While on the stand, Topp also said there were inconsistencies in an affidavit he was asked by Carty to provide in response to the audit. At the time, Topp said he still hadn’t seen the final version of Miller’s contract and was anxious to defend (to the community) the board’s decision to raise Miller’s salary, as allegations of criminal activity began to surface.

Topp said he communicated, under Carty’s direction, with an off-island attorney, who took his statement and then emailed it to Topp to sign. But when George-Counts asked him to read through a copy on the stand, Topp said there were several sections included that were "not accurate," including comments about the Rabbi Trust, the $125,000 contributions and conversations with Francis about setting up the account that Topp said never happened.

When asked by George-Counts why those sections were included, Topp said he either did not read the affidavit when it was sent back to him, or "those sections were not in there when I signed it."

Topp did say the sections relating to Miller’s $265,000 salary — which was in excess of what was recorded on his NOPA — were accurate, and that the board had made the decision to raise Miller’s salary because they were "impressed" with how he had turned the hospital around and wanted to pay him what other heads of similar sized hospitals were making.

It did come to a point, however, when the hospital’s board realized that it might be able to pay Miller a competitive enough salary, and had begun to accept the need to find a successor, particularly when Miller divulged that he was considering a $500,000 offer from another hospital, Topp said.

Miller’s 2007 contract — based on documents that have been entered into evidence during the trial — lists a base salary of $310,000. Topp said Thursday that he recalled discussing the contract but didn’t recall if the board came to a final decision.

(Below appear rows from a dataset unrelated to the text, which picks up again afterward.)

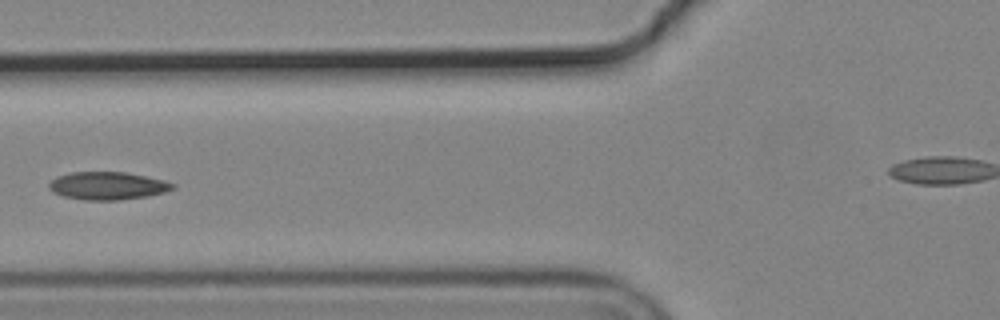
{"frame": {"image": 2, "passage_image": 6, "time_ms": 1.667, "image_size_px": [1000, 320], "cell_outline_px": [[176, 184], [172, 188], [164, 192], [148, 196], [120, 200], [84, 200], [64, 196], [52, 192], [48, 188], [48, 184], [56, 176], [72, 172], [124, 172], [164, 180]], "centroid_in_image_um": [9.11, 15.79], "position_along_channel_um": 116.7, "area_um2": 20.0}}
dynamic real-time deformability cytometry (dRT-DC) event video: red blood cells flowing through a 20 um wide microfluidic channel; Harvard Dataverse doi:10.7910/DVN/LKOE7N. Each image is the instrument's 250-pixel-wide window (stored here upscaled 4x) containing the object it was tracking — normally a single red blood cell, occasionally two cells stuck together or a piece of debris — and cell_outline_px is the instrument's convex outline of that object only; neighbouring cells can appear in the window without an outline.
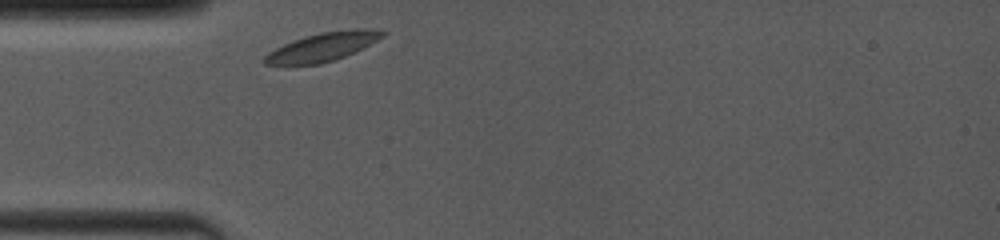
{"species": "common noctule bat (a hibernating species)", "species_latin": "Nyctalus noctula", "temperature_condition": "room temperature", "stored_images_in_passage": 1, "camera_frame_rate_fps": 4000, "um_per_image_px": 0.085, "animal": {"sex": "female", "body_mass_g": 19.0, "forearm_length_mm": 53.3}, "frame": {"image": 1, "passage_image": 1, "time_ms": 0.0, "image_size_px": [1000, 240], "cell_outline_px": [[388, 32], [384, 36], [356, 52], [320, 64], [264, 64], [264, 56], [268, 52], [292, 40], [304, 36], [320, 32], [348, 28], [376, 28]], "centroid_in_image_um": [27.5, 3.94], "position_along_channel_um": 57.5, "area_um2": 19.77}}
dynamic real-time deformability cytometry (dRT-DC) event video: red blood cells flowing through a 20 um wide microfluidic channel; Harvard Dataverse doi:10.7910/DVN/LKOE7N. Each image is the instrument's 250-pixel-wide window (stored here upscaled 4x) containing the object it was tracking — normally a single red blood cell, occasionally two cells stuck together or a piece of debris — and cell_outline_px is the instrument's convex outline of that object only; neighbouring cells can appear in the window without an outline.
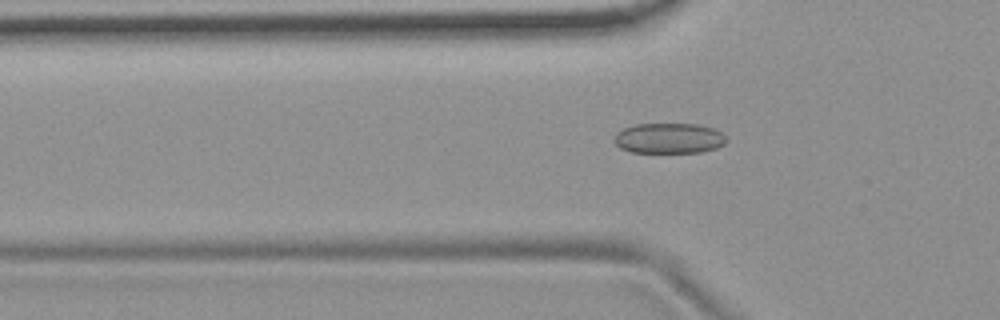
{"species": "common noctule bat (a hibernating species)", "species_latin": "Nyctalus noctula", "temperature_condition": "room temperature", "stored_images_in_passage": 46, "camera_frame_rate_fps": 3000, "um_per_image_px": 0.085, "animal": {"sex": "female", "body_mass_g": 19.9}, "frame": {"image": 1, "passage_image": 16, "time_ms": 5.0, "image_size_px": [1000, 320], "cell_outline_px": [[728, 140], [724, 144], [716, 148], [700, 152], [632, 152], [620, 148], [612, 140], [616, 132], [624, 128], [636, 124], [696, 124], [712, 128], [720, 132]], "centroid_in_image_um": [56.83, 11.75], "position_along_channel_um": 69.0, "area_um2": 19.83}}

Still, up until that point, a Rabbi Trust had not been approved by the board, he added.

When it came time for Miller to leave the hospital, however, Topp said he and other board members were told that nothing had ever been set up or funded for Miller’s retirement, and that there was a general agreement among that group that Miller should be "paid what he was due."

Prosecutors have also questioned the legitimacy of several electronic transfers made to Miller, Carty and Najawicz from a Scotia Bank account that prosecutors have contended was the former executives’ own "private slush fund," which was used to siphon off large sums of money from the hospital. One of the amounts listed in bank documents entered into evidence during the trial was a $966,456 payment to Miller, which Topp said Thursday he knew nothing about.

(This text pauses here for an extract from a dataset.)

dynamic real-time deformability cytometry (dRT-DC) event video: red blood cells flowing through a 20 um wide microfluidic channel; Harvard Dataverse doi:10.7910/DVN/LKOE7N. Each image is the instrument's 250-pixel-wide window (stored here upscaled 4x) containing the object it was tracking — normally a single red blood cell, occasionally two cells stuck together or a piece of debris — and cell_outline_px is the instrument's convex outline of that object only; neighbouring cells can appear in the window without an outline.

"I had no specific knowledge of any transfers," Topp said. "I just knew that something was due to him [Miller] based on Mr. Carty’s representations."

Asked by George-Counts what would justify the payment if Miller’s two-year contract was valued, at the most, at $400,000, Topp said, "I have no knowledge of anything that would justify or explain that figure."

Topp said later that the board did start to broach the subject of the Rabbi Trust again after Miller left the hospital and Carty, who took over his post, began his own negotiations for employment. Topp, who was then the hospital’s public relations officer, said Carty had asked him to distribute to the board information regarding the establishment of such a trust for himself.

Also testifying Thursday was V.I. Inspector General Steven van Beverhoudt, who discussed the findings of the joint audit report and how it was put together.

The defense is expected to cross-examine Topp when the trial picks up again Friday morning.